Employers are increasingly going further than just verifying resumes when it comes to researching promising job candidates. With the growth of social media hubs like Twitter and Facebook, many are looking to see if those supposedly private places reveal anything negative about potential employees. That is why a growing number of colleges are now making an effort to help students to scrub their online presence of as much negative information as possible.
An initiative at Syracuse University helped Samantha Grossman, a recent graduate, when it came time for her to look for jobs. Grossman is a common name, so a lot of unsavory information – much of it about a different Samantha entirely – would pop up in searches. Now, thanks to a tool made available by the college, what people see first is a professional photograph as well as a list of achievements, including cum laude graduation honors.

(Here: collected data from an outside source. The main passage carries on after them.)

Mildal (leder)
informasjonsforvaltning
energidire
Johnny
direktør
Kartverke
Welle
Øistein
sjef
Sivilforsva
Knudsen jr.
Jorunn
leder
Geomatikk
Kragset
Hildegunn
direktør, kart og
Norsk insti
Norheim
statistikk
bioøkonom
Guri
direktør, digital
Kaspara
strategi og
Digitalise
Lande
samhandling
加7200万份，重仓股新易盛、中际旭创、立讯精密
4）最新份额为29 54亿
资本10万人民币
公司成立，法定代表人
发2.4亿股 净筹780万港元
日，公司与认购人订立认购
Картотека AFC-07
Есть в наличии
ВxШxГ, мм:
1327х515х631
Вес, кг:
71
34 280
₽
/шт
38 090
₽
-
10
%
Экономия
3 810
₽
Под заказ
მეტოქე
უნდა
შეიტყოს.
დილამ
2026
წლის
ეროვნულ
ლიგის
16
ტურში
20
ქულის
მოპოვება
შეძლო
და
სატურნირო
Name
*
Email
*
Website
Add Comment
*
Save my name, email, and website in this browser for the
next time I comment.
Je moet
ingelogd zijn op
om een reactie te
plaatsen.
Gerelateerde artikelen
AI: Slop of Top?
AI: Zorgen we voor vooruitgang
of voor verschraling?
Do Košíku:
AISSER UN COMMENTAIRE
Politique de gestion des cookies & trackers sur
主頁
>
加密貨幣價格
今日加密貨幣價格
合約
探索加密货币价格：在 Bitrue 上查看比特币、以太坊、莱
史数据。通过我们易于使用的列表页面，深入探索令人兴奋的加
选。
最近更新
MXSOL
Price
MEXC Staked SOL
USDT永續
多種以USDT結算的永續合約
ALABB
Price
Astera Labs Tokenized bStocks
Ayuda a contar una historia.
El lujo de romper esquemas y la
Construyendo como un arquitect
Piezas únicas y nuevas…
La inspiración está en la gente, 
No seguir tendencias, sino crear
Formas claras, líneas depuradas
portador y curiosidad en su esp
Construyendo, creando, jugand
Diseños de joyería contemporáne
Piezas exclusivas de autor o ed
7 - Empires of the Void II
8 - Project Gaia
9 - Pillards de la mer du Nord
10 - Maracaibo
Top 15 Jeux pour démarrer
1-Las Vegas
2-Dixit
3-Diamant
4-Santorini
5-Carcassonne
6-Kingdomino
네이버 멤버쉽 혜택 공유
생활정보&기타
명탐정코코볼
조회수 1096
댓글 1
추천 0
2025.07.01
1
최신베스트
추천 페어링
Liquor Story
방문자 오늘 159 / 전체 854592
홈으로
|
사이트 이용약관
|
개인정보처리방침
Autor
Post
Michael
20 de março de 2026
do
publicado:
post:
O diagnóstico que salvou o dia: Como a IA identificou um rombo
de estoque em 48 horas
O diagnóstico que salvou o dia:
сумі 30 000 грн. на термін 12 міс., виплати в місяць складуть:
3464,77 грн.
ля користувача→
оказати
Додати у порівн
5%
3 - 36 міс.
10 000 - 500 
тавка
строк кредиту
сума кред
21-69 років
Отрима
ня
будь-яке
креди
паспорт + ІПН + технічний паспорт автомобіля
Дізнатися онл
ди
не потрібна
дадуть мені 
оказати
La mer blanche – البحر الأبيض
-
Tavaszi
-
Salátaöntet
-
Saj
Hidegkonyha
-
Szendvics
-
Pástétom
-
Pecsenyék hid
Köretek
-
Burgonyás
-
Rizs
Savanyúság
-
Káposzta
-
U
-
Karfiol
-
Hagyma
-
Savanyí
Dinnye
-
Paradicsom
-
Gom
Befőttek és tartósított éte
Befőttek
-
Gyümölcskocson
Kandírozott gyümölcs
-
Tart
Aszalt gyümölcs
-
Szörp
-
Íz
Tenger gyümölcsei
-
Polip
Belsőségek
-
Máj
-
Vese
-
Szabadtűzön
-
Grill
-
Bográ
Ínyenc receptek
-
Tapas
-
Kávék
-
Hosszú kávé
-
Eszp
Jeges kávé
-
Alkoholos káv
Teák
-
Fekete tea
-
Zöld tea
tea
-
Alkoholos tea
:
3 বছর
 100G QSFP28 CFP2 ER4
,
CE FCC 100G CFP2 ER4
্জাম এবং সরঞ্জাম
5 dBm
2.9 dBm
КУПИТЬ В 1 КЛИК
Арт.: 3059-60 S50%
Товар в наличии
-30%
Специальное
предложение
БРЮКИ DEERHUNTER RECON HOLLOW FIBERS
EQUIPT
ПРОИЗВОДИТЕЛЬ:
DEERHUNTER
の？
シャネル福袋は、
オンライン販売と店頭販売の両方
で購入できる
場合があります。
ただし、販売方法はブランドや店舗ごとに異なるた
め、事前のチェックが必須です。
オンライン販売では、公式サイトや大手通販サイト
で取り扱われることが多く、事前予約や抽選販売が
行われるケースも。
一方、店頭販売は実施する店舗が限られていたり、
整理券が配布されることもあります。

Syracuse, Rochester and Johns Hopkins in Baltimore are among the universities that offer such online tools to their students free of charge, realizing ill-considered Web profiles of drunken frat parties, prank videos and worse can doom graduates to a lifetime of unemployment – even if the pages are somebody else’s with the same name.
A problem like Grossman’s is particularly acute in light of recent research that shows employers turning to Google to vet potential hires more often, with many not bothering to go much beyond the front page of search results. As anyone who has been on the internet for some time knows, removing bad things from the web is difficult, so the function of the scrub tools is to push them as far down the result set as possible.
“These students have been comfortable with the intimate details of their lives on display since birth,” said Lisa Severy, president-elect of the National Career Development Association and director of career services at the University of Colorado-Boulder, which does not offer the service.
“The first item on our ‘five things to do before you graduate’ list is ‘clean up your online profile,’” she said. “We call it the grandma test – if you don’t want her to see it, you probably don’t want an employer to, either.”
Syracuse, like many other schools, retains the services of BrandYourself, a startup that provides students with the means to make themselves look better on the web. The idea was born after one of the founders – Pete Kistler – found himself unable to land any interviews after graduation because he shared a name with a drug dealer.